• Пункт задания 1: Перепишите без изменений строки из раздела «Собранные данные»: начните с самой первой строки и остановитесь после строки, содержащей «łakome są pandy i mądre słonie.».

• Приведённый отрывок:

* * * * * * *

Мы полагали, что такое «единство» неосуществимая и вредная затея; и судьба Бюро, его бесславная смерть — показали нам, что мы были правы. В острый революционный перевод, в период ломки и оформления классов — нет места половинчатости, примиренчеству.

Но партия с.-д. интернационалистов не мыслится нами, как секта, организация безусловных единомышленников. И в нашей среде могут возникнуть и естественны крупные разногласия, но у нас есть общая основа; есть общий язык. И пусть меньшевики-интернационалисты иначе относятся к вопросу об организации власти — с ними у нас возможна общая работа; возможно и необходимо единство. Но если единство на основе программы и устава на выдерживает ни малейшей критики, то все же оно имеет под собою известную почву; в «последовательности» сторонникам такого единства отказать невозможно. Но совершенно уже непонятны с каких угодно точек зрения те нерешительные интернационалисты, которые предполагают созвать съезд на вышеприведенных основах и там уже на съезде расколоться с оборонцами. Рассчитывают, очевидно, на то, что они окажутся в большинстве и уйдут из партии (станут раскольниками) оборонцы. Таким образом в глазах всего пролетариата единой, подлинной РСДРП будут они — интернационалисты.

* * * * * * *

• Собранные данные:
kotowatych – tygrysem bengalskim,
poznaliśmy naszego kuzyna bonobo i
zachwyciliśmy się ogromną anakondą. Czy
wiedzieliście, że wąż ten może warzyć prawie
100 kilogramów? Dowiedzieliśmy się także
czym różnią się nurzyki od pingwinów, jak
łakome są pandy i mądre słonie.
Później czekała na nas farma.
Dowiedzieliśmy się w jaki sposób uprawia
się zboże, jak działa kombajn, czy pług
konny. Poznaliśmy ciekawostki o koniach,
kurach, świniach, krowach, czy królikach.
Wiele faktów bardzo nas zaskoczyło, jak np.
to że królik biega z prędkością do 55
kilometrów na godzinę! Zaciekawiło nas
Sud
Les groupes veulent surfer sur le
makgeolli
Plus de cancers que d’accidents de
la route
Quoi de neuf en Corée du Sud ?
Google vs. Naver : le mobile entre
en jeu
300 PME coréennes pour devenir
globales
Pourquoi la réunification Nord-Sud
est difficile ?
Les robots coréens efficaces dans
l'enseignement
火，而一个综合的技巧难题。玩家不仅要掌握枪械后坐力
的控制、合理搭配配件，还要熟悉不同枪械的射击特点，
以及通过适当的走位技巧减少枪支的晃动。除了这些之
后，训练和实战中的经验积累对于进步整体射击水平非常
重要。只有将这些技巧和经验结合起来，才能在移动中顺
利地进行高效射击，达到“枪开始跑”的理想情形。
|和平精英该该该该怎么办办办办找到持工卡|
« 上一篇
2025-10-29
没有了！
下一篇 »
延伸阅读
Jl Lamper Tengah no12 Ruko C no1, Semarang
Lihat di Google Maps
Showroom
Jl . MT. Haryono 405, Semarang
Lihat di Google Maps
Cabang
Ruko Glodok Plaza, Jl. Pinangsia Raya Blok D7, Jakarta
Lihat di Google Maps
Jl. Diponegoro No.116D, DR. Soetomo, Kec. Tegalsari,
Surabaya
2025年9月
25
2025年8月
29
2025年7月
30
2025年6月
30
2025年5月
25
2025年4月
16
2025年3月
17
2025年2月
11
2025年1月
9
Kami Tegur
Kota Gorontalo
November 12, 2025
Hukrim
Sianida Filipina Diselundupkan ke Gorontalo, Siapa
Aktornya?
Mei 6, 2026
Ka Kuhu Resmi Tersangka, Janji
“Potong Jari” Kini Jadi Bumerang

* * * * * * *

• Пункт задания 2:
Ответьте на вопросы по приведённому отрывку.
(a) Чему, согласно отрывку, нет места в период ломки и оформления классов?
(b) С кем, по словам авторов, у них возможна общая работа?
(c) Кто, по расчёту нерешительных интернационалистов, должен уйти из партии?

• Результат 1:
kotowatych – tygrysem bengalskim,
poznaliśmy naszego kuzyna bonobo i
zachwyciliśmy się ogromną anakondą. Czy
wiedzieliście, że wąż ten może warzyć prawie
100 kilogramów? Dowiedzieliśmy się także
czym różnią się nurzyki od pingwinów, jak
łakome są pandy i mądre słonie.

• Результат 2:
(a) Половинчатости и примиренчеству.
(b) С меньшевиками-интернационалистами.
(c) Оборонцы.